If you speak to a Manchester United fan, they will tell you they're suddenly title contenders again.

United have already signed former Manchester City youngster Jadon Sancho to add another dimension to their attack, and have now agreed to sign Real Madrid's defender Raphael Varane.

The theory among Reds is that Varane will have the same impact that Virgil Van Dijk had on Liverpool and that Ruben Dias had on City. He's a world-class defender that United need, having finished a distant second to City last season.

MEN Sport understands Varane will join United in a deal worth just under €50m, and that the Frenchman has already been studying how he can improve their shaky defence. On paper, it's a superb bit of business for a player who has won everything - and a transfer that should concern City.

And in practice, he feels like a perfect addition for United, and one that should see Ole Gunnar Solskjaer's side finally get a solid defence that should allow their attack to thrive. They're not a completely balanced side, even still, but have given themselves a better chance of getting closer to City.

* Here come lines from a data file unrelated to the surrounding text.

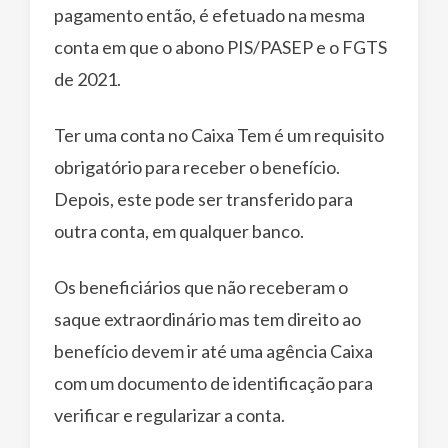
pagamento então, é efetuado na mesma
conta em que o abono PIS/PASEP e o FGTS
de 2021.
Ter uma conta no Caixa Tem é um requisito
obrigatório para receber o benefício.
Depois, este pode ser transferido para
outra conta, em qualquer banco.
Os beneficiários que não receberam o
saque extraordinário mas tem direito ao
benefício devem ir até uma agência Caixa
com um documento de identificação para
verificar e regularizar a conta.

However, as much a statement as signing Varane will be from United, City won't be too concerned - and not just in light of his two shocking performances against the Blues in 2020.

Plenty of comparisons will be made with Ruben Dias, but a look at both players' performances last season suggest the City man just edged a number of key metrics for defenders.

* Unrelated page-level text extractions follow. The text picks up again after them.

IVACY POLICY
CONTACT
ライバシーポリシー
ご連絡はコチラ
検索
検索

In all competitions last season, Dias made more blocks (0.6 per game) and tackles (0.9pg) than Varane (0.5 and 0.7), although the Frenchman bettered City's no.3 in terms of interceptions (1.1 per game versus 1.0) and clearances (3.6 vs 3.0).

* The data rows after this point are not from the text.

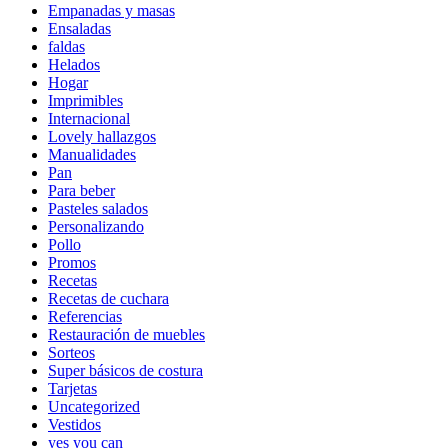
Empanadas y masas
Ensaladas
faldas
Helados
Hogar
Imprimibles
Internacional
Lovely hallazgos
Manualidades
Pan
Para beber
Pasteles salados
Personalizando
Pollo
Promos
Recetas
Recetas de cuchara
Referencias
Restauración de muebles
Sorteos
Super básicos de costura
Tarjetas
Uncategorized
Vestidos
yes you can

Given United's relative struggles in defence last season, especially at set pieces, they will be encouraged by his 76 per cent aerial success rate with 2.2 challenges won in the air per game from 2.9 attempted. Dias attempted more aerial duels (3.2) but won only 61.3 per cent of those (2.0 per game).

This is why Varane is better suited for United than he would have been for City.

At the Etihad, a defender is asked to start attacks from the back and be as good in possession as anyone else in the XI. Dias last season attempted more passes per game (79.8 compared to 59), with a higher pass success rate (92.6 per cent against Varane's 90.2).

Varane might have achieved more accurate long balls than Dias, but the City man completed a significant 70.1 short passes per game while Varane completed just 49.3. Dias also lost possession fewer times per game than Varane, showing his importance to City's style.

In short, as much as Dias came in and adapted to City's style - City adapted to him as well.

They partnered him with John Stones more than they did with Aymeric Laporte and it brought out the best in both and complemented each other's games as much as possible. When United get to work with Varane, they could do worse than remember that they must work on finding the perfect partner for him.

The statistics show Varane will offer United a more no-nonsense approach to defending, which will be required at Old Trafford. And given Varane's slight weaknesses with the ball at his feet, they will have to find a way to ensure that doesn't become costly.

Depending on how Ole Gunnar Solskjaer's defenders work together, that might mean making some difficult selection calls like City had to make with Laporte - however obvious the first choice partnership might look at first.